Ces chiffres reflètent le durcissement de la politique d’immigration dominicaine et la persécution sociale dont sont victimes les populations vulnérables et noires qui ont migré pour fuir la violence qui règne en Haïti.
La Direction générale des migrations (DGM) dominicaine a annoncé le rapatriement d’au moins 35 276 migrants haïtiens en août, qui s’ajoutent aux plus de 250 000 déportés entre janvier et juillet. Un récent communiqué de l’agence souligne que 115 000 autres migrants ont quitté le pays « de leur plein gré » depuis le début de l’année. Ces chiffres reflètent non seulement un durcissement de la politique d’immigration, mais aussi une persécution sociale à l’encontre des populations vulnérables et noires qui, dans de nombreux cas, ont migré pour fuir la violence et la faim.
S’inscrivant dans la lignée du président américain Donald Trump, qui a transformé le discours anti-immigration en étendard idéologique, le gouvernement actuel de la République dominicaine a utilisé la stigmatisation des étrangers en situation irrégulière comme moyen de promouvoir le nationalisme.
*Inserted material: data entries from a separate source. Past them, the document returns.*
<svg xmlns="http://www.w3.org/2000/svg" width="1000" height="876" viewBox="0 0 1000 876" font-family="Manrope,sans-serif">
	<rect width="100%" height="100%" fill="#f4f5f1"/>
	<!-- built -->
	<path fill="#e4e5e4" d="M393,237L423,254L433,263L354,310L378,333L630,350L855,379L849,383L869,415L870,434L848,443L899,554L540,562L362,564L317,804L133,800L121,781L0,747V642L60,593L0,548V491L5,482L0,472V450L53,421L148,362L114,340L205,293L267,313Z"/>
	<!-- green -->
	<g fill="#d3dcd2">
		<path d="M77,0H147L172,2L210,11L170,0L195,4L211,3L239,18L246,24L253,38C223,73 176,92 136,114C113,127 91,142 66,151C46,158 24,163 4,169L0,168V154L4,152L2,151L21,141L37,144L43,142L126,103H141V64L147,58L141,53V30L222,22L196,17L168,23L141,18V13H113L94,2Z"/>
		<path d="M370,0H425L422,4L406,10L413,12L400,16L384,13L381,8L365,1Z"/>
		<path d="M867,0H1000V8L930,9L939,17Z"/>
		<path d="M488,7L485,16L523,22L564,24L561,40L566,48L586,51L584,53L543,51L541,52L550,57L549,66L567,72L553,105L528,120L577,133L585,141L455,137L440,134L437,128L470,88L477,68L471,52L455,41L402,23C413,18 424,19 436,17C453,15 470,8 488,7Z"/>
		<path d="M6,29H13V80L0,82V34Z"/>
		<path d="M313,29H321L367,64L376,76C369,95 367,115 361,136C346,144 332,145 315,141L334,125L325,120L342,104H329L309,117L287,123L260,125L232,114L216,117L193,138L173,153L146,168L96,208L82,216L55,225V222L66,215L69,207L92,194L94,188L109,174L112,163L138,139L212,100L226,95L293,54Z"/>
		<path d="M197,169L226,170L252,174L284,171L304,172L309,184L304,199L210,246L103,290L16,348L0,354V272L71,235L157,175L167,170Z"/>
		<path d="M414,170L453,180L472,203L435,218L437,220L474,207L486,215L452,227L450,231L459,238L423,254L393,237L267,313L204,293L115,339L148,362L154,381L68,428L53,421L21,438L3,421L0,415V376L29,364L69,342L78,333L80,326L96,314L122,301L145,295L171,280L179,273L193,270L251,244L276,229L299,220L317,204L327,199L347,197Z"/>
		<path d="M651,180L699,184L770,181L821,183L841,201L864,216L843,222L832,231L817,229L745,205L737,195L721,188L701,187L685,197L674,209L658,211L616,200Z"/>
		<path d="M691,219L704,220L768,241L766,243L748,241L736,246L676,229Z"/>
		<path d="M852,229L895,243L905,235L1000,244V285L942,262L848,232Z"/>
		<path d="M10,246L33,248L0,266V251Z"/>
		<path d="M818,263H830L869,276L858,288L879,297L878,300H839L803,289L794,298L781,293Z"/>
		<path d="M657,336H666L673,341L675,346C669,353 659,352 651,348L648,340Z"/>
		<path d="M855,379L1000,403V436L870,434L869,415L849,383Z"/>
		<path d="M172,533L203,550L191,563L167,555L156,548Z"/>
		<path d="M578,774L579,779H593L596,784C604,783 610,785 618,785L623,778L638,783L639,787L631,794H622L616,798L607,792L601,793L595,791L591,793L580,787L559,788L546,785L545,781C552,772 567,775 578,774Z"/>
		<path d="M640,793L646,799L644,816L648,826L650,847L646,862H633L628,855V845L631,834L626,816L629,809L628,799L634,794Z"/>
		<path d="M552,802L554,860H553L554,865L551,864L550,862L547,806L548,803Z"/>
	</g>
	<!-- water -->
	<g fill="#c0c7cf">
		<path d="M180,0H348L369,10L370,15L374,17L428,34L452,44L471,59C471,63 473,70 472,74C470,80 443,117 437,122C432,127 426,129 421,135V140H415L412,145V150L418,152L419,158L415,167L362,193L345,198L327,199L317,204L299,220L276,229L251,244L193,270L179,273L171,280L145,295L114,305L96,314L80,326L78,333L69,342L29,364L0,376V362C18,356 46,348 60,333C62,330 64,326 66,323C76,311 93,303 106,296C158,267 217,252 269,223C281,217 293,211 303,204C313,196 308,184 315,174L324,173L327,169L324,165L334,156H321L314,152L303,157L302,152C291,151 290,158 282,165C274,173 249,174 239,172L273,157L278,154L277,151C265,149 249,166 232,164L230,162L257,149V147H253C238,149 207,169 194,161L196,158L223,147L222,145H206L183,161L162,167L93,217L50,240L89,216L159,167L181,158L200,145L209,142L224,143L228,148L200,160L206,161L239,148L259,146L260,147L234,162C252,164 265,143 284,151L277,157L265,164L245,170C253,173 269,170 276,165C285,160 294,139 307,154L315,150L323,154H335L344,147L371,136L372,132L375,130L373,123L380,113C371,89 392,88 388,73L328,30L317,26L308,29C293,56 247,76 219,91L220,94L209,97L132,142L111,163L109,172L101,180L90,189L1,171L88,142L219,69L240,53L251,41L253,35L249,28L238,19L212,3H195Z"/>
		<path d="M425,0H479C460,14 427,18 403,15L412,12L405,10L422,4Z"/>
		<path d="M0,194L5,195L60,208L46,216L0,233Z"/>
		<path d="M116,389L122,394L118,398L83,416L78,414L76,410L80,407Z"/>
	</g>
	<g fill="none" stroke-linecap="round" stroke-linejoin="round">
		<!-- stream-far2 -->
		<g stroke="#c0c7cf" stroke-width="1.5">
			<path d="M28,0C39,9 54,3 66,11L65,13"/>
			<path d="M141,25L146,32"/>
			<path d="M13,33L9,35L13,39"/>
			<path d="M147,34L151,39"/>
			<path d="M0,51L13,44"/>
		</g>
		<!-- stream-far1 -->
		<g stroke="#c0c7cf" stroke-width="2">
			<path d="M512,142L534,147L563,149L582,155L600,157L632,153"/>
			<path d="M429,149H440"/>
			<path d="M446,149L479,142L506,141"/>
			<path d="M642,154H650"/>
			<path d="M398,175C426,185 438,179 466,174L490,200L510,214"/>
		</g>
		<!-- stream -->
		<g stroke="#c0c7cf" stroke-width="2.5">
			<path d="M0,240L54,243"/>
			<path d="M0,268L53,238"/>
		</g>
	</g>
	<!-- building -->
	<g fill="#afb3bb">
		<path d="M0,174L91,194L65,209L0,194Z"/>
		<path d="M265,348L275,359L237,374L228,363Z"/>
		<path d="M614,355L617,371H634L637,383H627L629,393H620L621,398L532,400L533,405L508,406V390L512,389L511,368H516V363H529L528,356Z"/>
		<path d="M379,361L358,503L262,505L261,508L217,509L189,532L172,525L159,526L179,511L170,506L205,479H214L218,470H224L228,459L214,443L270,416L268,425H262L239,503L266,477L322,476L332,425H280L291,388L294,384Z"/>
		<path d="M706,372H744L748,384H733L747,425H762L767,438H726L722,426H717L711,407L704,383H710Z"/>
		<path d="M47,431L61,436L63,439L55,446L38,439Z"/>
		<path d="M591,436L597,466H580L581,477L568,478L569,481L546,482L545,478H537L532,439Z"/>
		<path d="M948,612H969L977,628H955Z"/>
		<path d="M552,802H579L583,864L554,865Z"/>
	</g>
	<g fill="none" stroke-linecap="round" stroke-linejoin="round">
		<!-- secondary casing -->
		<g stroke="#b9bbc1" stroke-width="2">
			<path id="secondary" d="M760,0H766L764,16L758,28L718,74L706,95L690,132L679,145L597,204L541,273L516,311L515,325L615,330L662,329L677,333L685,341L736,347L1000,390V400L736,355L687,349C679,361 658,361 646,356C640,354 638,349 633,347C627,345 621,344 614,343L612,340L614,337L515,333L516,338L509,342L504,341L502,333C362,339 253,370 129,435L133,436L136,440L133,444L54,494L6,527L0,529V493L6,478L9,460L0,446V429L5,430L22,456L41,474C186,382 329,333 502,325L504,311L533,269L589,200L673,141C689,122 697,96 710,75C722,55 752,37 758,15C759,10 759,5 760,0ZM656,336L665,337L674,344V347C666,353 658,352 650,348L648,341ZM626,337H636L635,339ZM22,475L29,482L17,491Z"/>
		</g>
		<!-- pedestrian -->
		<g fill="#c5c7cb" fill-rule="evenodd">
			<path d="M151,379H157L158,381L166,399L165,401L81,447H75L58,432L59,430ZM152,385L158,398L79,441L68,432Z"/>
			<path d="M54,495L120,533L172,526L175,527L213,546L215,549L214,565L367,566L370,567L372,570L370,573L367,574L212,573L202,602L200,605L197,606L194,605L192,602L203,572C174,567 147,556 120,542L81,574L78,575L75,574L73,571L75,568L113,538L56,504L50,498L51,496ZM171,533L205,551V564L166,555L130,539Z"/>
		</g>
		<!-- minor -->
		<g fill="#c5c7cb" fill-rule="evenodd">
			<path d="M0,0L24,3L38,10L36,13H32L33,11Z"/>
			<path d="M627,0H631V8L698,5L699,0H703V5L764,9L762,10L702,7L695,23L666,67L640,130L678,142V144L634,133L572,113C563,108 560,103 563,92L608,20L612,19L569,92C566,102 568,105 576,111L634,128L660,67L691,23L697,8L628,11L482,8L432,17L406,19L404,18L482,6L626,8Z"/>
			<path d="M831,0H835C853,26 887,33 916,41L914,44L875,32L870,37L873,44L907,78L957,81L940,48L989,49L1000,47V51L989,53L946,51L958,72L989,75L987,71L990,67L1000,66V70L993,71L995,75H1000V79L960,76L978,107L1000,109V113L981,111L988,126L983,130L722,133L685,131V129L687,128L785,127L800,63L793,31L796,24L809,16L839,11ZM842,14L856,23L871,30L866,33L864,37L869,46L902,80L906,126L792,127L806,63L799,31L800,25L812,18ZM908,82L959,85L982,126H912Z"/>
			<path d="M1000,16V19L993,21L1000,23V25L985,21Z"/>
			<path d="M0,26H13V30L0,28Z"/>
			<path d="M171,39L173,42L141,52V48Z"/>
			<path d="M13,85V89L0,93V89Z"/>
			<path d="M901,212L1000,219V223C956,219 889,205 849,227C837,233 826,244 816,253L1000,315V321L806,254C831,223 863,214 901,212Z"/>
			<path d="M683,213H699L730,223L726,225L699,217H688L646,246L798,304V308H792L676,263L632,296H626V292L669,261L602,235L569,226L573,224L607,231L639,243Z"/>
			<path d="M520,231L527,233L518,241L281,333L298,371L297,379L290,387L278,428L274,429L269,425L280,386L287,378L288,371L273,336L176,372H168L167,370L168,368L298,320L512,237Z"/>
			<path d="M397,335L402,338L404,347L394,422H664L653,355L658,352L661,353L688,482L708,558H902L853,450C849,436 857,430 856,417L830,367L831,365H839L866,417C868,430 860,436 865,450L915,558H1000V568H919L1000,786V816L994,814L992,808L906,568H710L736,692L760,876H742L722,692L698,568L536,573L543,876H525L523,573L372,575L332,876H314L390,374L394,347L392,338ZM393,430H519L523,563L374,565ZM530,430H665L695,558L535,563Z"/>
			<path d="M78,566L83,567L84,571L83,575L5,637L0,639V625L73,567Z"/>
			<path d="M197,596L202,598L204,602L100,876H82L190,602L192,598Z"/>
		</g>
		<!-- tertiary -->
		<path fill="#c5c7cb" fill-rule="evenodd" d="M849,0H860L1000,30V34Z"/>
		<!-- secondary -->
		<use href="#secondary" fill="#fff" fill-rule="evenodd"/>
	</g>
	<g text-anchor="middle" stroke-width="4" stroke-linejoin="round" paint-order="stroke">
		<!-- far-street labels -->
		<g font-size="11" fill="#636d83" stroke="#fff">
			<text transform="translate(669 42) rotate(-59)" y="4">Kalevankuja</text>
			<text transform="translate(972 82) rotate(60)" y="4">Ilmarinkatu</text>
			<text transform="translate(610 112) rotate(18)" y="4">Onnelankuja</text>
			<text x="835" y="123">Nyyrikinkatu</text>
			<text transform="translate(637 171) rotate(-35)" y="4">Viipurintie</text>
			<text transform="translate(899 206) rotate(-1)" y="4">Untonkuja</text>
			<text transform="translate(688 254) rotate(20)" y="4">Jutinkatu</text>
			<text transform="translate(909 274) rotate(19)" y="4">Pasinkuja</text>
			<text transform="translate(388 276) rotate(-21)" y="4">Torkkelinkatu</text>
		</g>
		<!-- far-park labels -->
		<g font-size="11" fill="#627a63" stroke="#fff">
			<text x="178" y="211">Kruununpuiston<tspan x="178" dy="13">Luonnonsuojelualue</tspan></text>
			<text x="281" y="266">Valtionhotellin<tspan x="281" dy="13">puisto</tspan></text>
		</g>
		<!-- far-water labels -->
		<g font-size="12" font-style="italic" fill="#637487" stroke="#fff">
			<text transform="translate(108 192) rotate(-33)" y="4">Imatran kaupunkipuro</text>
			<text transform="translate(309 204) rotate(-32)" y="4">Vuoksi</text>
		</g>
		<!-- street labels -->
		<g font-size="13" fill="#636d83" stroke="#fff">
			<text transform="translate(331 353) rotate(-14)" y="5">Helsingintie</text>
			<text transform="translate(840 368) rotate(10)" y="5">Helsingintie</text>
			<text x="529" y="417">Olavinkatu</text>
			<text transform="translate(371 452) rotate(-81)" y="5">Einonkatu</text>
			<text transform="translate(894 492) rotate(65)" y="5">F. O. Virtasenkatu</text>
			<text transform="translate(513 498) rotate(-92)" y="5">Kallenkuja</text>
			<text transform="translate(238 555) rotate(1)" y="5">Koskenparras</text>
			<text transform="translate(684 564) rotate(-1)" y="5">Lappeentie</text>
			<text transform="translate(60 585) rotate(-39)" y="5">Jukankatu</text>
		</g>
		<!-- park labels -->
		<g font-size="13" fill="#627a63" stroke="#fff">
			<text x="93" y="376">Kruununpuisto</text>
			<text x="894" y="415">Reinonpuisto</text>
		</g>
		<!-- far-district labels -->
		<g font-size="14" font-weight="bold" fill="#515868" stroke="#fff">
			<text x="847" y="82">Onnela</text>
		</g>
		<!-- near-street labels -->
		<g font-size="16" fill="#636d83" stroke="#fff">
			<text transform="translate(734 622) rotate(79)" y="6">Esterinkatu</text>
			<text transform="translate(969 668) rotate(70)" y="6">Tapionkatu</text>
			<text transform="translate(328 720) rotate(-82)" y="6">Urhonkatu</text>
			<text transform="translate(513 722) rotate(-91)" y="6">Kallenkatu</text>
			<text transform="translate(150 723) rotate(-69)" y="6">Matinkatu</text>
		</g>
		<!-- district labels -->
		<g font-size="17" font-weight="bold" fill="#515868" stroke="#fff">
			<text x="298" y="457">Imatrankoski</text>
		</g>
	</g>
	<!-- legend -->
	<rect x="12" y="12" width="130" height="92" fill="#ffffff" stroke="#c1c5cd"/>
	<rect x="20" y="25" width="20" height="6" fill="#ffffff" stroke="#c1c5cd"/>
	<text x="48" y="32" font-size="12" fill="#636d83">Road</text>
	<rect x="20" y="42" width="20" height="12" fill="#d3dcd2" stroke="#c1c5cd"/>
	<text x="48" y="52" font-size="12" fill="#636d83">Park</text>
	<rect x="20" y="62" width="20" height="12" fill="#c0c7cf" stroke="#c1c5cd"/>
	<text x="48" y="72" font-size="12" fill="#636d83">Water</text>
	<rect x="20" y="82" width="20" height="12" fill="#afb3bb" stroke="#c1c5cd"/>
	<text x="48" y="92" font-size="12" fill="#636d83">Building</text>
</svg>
Persécutions racistes, détentions arbitraires et expulsions massives font désormais partie du quotidien de la DGM, qui se targuait début août de « maintenir une moyenne de plus de 30 000 expulsions [d’Haïtiens] par mois ».
Le collectif Migration et Droits Humains, composé de diverses organisations dominicaines, a présenté au gouvernement une série de propositions visant à aborder la politique migratoire sous un angle non seulement humain, mais aussi économique et social. « Il s’agit d’un phénomène structurel qui soutient des secteurs essentiels de notre économie, tels que la construction, l’agriculture et le travail domestique, dont les contributions ont toujours été invisibles et surexploitées », ont commenté les porte-parole. Katia Bonté, coordinatrice de l’organisation haïtienne « Groupe de soutien aux rapatriés et aux réfugiés » (GARR), estime que les raisons qui poussent les familles haïtiennes à migrer vers la République dominicaine sont principalement économiques ou sécuritaires.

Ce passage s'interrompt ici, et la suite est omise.